@David Bombač, Smaller grains results in more grain boundary fraction in the material and thus result in improved strength. But my question is , will it not result in loss of ductility at the same time?
I wouldn't think so. If you have smaller grain and same density of faults (dislocations, SF, ...) there is smaller amount of them in each grain and also distance to grain boundary where they can relive is shorter. But still it would depend a lot what material are you using, especially if there are some pinning particles.
And another question, are we talking about room temperature ductility or not?
@David Bombač :Yes we are talking about room temperature ductility. My understanding is that when we have a large fraction of grain boundaries in the material, the dislocations can be easily arrested at these grain boundaries and thus leading to increased strength and loss of ductility. Though we have still same defect density , their mobility is severely restricted because of smaller grain size , then how the ductility can remain the same?
By decreasing the grain size, there is a possibility to activation of new deformation mechanisms that are different from slip and twining, such as grain boundary sliding and grain rotation. these new mechanisms can increase the ductility in materials even by reduction of grain sizes, there is a very popular paper about this apposite response which is written by valiev et.al also I attached a photo you can see the unique behavior of some nano materials
To answer the question, we need to understand the mechanism of the Hall-Petch relation and its inverse.
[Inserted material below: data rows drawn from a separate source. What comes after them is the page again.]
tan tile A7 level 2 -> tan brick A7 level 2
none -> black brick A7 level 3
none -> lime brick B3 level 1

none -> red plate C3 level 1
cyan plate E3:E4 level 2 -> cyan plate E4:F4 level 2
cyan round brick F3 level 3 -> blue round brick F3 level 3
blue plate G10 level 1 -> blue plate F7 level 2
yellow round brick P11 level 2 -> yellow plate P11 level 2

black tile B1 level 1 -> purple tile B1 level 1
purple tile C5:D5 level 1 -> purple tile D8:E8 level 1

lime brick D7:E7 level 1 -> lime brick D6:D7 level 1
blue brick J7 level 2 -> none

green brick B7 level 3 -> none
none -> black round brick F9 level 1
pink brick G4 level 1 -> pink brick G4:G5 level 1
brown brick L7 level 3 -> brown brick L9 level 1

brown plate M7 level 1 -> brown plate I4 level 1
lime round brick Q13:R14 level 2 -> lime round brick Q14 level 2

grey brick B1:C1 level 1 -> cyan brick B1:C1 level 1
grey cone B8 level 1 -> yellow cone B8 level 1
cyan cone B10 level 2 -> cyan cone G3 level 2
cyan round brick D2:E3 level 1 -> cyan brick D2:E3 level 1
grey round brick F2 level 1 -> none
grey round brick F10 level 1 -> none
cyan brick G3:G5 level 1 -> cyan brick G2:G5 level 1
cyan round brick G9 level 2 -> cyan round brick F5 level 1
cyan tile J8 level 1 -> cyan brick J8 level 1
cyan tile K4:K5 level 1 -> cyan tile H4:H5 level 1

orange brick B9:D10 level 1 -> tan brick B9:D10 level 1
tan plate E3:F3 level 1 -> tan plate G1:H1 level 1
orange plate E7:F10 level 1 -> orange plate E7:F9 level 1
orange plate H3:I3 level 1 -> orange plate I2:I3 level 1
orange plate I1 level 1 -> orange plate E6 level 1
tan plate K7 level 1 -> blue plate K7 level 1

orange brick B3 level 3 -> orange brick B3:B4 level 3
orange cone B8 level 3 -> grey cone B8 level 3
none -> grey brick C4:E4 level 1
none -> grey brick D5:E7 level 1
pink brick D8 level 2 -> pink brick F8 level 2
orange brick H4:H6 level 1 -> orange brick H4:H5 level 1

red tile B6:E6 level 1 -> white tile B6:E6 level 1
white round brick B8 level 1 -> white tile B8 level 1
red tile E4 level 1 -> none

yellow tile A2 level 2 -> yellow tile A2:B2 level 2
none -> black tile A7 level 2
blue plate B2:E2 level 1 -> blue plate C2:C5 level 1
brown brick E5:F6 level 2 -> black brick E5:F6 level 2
There is a new work that tries to combine both the Hall-Petch and its inverse in one model through presenting a multiscale model that enables description of both the Hall-Petch relation and its inverse in one equation without the need of prior knowledge of the grain size distribution, for more details, please see the following link:
It is often stated that “Grain boundary strengthening has the advantage that the ductility of the material does not decrease with decreasing grain size and increasing strength.” (Rösler, Harders, Bäker, Mechanical Behavior of Engineering Materials). This is an exception to the generally observed inverse relation between strength and toughness.
In this context it is important to differentiate between toughness, which requires a pre-existing crack or notch and ductility, which is the ability of the material to plastically deform and is usually determined in a tensile test, e.g. by the fracture strain.
Fine-grained structures usually have smaller potential flaws, which increases the stress to fracture.
Grain boundaries can also act as barriers to crack propagation, the different crystallographic orientations cause the crack change direction, and cracks can be bridged in fibrous grain structures.
For fracture to occur in a tensile test of a semi-brittle material, slip bands have to nucleate at the yield stress, these have to nucleate micro-cracks, and these micro-cracks have to propagate.
Cottrell (A.H. Cottrell, Theory of brittle fracture in steel and similar metals, Trans. AIME 212 (1958) 192-203.) developed a model in which the stress for propagating a microcrack that was initiated at the intersection of two slip planes can be calculated to $\sigma_{f} \approx \frac{4 G \gamma_{m}}{k_{y}} d^{-1 / 2}$
with $\sigma_{f}=$ fracture stress $G=$ shear modulus $\gamma_{m}=$ plastic work done around a crack as it moves through the crystal $\begin{aligned} k_{y} &=\text { dislocation locking term from Hall-Petch relation \\ d &=\text { grain size } \end{aligned}$.
Which is similar to the Hall-Patch equation.
For more, see e.g. chap. 7.2.2. of Hertzberg, Vinci, Hertzberg, Deformation and Fracture Mechanics of Engineering Materials or p.325 of Haasen, Physical Metallurgy.